GA-DAN: Geometry-Aware Domain Adaptation Network for Scene Text Detection and Recognition
This work addresses domain adaptation for scene text tasks, offering a novel method that improves detection and recognition, but it is incremental as it builds on existing adversarial learning approaches.
The paper tackles the problem of cross-domain shifts in both geometry and appearance spaces for scene text detection and recognition by introducing GA-DAN, which uses a multi-modal spatial learning technique and disentangled cycle-consistency loss, resulting in superior performance with domain-adapted images in experiments.

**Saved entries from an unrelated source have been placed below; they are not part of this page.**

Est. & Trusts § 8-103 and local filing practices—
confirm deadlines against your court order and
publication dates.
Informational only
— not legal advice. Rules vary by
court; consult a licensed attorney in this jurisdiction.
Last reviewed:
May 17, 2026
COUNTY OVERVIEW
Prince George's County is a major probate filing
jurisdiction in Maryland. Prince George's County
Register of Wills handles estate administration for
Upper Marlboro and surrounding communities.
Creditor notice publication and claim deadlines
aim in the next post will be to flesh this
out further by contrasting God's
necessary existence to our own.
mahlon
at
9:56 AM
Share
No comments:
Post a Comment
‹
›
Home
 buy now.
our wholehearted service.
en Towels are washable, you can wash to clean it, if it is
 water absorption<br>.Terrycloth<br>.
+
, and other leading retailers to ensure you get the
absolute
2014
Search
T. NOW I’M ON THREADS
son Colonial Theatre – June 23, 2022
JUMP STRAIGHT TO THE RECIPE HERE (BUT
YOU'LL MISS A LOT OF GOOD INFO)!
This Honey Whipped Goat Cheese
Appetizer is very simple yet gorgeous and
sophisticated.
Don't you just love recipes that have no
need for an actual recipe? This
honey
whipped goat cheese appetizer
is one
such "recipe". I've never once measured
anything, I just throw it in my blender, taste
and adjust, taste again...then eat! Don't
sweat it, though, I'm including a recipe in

Recent adversarial learning research has achieved very impressive progress for modelling cross-domain data shifts in appearance space but its counterpart in modelling cross-domain shifts in geometry space lags far behind. This paper presents an innovative Geometry-Aware Domain Adaptation Network (GA-DAN) that is capable of modelling cross-domain shifts concurrently in both geometry space and appearance space and realistically converting images across domains with very different characteristics. In the proposed GA-DAN, a novel multi-modal spatial learning technique is designed which converts a source-domain image into multiple images of different spatial views as in the target domain. A new disentangled cycle-consistency loss is introduced which balances the cycle consistency in appearance and geometry spaces and improves the learning of the whole network greatly. The proposed GA-DAN has been evaluated for the classic scene text detection and recognition tasks, and experiments show that the domain-adapted images achieve superior scene text detection and recognition performance while applied to network training.